Tally the lines in the listing below that contain the string "COMPENSATION", treating uppercase and lowercase as different. What is the total? Reply with the number alone.

(Dataset entries)
────────

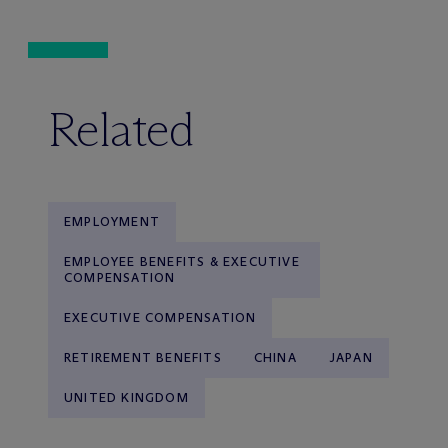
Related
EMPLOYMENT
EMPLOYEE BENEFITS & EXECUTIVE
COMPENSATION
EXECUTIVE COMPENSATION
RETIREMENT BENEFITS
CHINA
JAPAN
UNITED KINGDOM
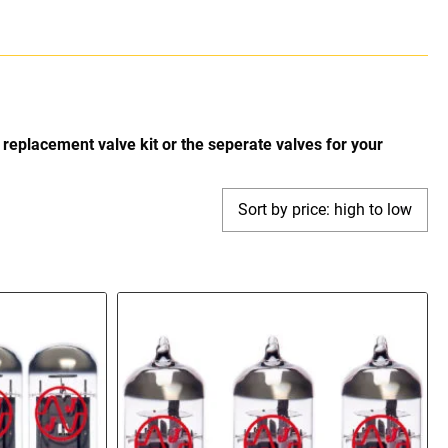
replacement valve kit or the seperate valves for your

────────

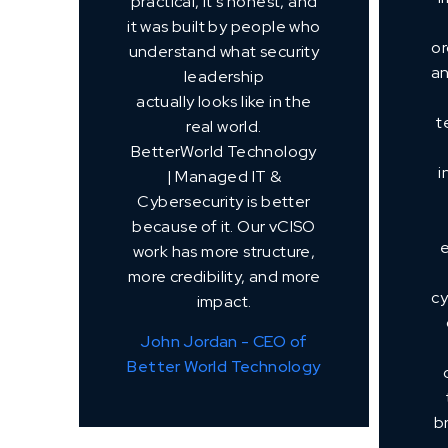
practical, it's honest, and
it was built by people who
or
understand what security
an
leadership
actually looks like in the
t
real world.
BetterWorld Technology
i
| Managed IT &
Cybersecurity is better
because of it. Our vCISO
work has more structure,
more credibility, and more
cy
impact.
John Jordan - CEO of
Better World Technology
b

────────

> _Result for this exercise_:
2